The sub-Query is counting the articles for each type_document for the given date '2009-01-01'.
A common result is like :
* type * nbrArti *
*************************
* 123456 * 23 *
* 789456 * 5 *
* 16578 * 98 *
* .... * .... *
* .... * .... *
*************************
This query get the job done, but the join in the sub-query is making this extremely slow, The reason, if I'm right, is that a join is made by the server for each types, so 50+ times, this solution is even more slower than doing the 50 queries independently for each types, awesome :/
A Solution
I came up with a solution myself that drastically improve the performance with the same result, I just created a view corresponding to the subQuery, making the join on ids for each types... And Boom, it's f.a.s.t.
I think, correct me if I'm wrong, that the reason is the server only runs the JOIN statement once.
This solution is ~5 time faster than the solution that was already there, and ~20 times faster than my first attempt.

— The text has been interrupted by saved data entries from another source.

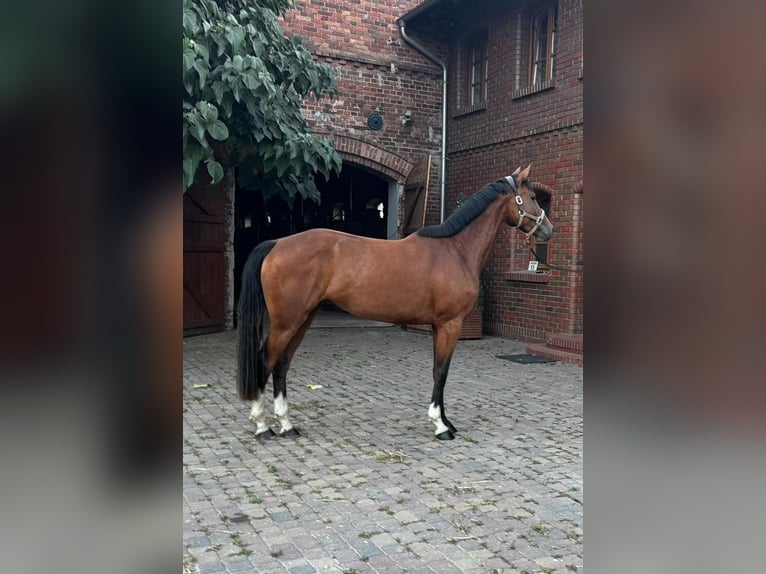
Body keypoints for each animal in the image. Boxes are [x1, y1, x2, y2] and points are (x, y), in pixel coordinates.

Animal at [238, 164, 552, 444]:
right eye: (532, 197)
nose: (548, 230)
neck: (456, 249)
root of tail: (277, 243)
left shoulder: (438, 326)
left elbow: (438, 372)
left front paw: (445, 420)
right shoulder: (451, 324)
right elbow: (441, 372)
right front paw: (440, 426)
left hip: (303, 319)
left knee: (281, 365)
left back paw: (287, 425)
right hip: (286, 322)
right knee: (265, 361)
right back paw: (262, 426)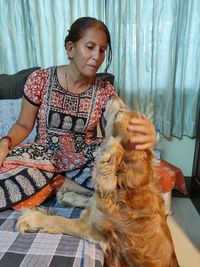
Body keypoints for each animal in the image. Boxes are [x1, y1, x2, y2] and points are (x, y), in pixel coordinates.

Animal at [16, 95, 179, 266]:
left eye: (118, 113)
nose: (112, 95)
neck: (125, 181)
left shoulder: (88, 229)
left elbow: (59, 220)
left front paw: (32, 218)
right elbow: (89, 200)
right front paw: (69, 196)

Sweet
Questions / thoughts
With yet another view, I'll now need to check if I don't loose more than win when documents get inserted...
Is there a way to improve the original Query, by getting the JOIN statement out of the sub-query? (And getting rid of the view)
Any other tips/thoughts? (In Server Optimizing for example...)
Apologies for my approximating English, it'is not my primary language.
You cannot create a single index on (type, date_added), because these fields are in different tables.
Without the view, the subquery most probably selects article as a leading table and the index on type which is not very selective.
By creating the view, you force the subquery to calculate the sums for all types first (using a selective the index on date) and then use a JOIN BUFFER (which is fast enough for only 55 types).
You can achieve similar results by rewriting your query as this:
SELECT new_id, COALESCE(cnt, 0) AS cnt
FROM type_document td
LEFT JOIN
(
SELECT type, COUNT(DISTINCT article_id) AS cnt
FROM article_versions av
JOIN articles a
ON a.id = av.article_id
WHERE av.date = '2009-01-01 00:00:00'
GROUP BY
type
) q
ON q.type = td.new_id
Unfortunately, MySQL is not able to do table spools or hash joins, so to improve the performance you'll need to denormalize your tables: add type to article_version and create a composite index on (date, type).